Normalmente Dios deja que la naturaleza que Él ha creado rija nuestro ser natural con algunas excepciones: por ejemplo los milagros de Jesús y de algunos de sus predecesores o seguidores. Hoy sigue Dios haciendo milagros, requeridos por la Iglesia para la canonización de los santos, sobrepasando las leyes de la naturaleza.

Pero es en el orden de la vida espiritual (personal) donde Dios entabla una relación particular (única) con cada ser humano: como personas, Dios nos trata personalmente y no nos abandona. Dios nos llama a la existencia como seres únicos, personales. Nosotros mismos tenemos conciencia de nuestra unicidad. Dios nos conoce por nuestro nombre, nos constituye en nuestro ser personal. No somos personas porque nos conocemos, sino que primero somos y luego nos conocemos. Mas lo que verdaderamente nos constituye en un tú es el reconocimiento de los demás y sobre todo el amor. Aunque este reconocimiento humano no basta pues ahora nos lo puede dar y luego quitárnoslo. Lo que verdaderamente nos convierte en personas es que Dios nos conoce, nos ama y se dirige a nosotros como interlocutores suyos: esto no nos faltará jamás. Dios nos toma en serio, nos propone participar en su vida eterna y nos hace responsables de nuestra decisión. La contrapartida que nos pide es la de formarnos a nosotros mismos conforme al plan que Él nos propone, que ha de incluirlo a Él, a nosotros mismos, a los demás y al mundo.

¡Pues claro que Dios siempre ha tomado parte en la historia humana! Se trata de una relación personal presidida por la libertad.

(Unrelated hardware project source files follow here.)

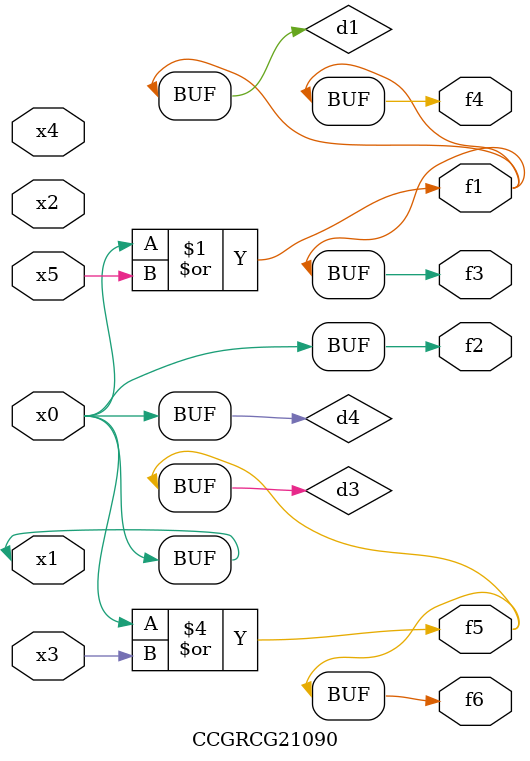
<source format=v>
module CCGRCG21090(
	input x0, x1, x2, x3, x4, x5,
	output f1, f2, f3, f4, f5, f6
);

	wire d1, d2, d3, d4;

	or (d1, x0, x5);
	xnor (d2, x1, x4);
	or (d3, x0, x3);
	buf (d4, x0, x1);
	assign f1 = d1;
	assign f2 = d4;
	assign f3 = d1;
	assign f4 = d1;
	assign f5 = d3;
	assign f6 = d3;
endmodule

</source>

Pero esto es sólo el comienzo. La máxima inmersión de Dios en la historia de los hombres tuvo lugar cuando se implicó en ella, no desde fuera, sino como parte de la misma, haciéndose hombre. Otra forma de proceder, tratando de manejar a los hombres como marionetas habría alterado la naturaleza de las relaciones humanas que Dios creó y que se caracterizan por la libertad.

Sí. Dios se dirige a nosotros, nos habla, nos instruye, nos asiste permaneciendo a nuestro lado…, nos llama, nos propone. Tan cerca como lo estuvo Jesús de Andrés y de Juan y de Pedro. Es preciso, pues, que nos estemos con Él, abramos nuestros oídos y nos dejemos inspirar.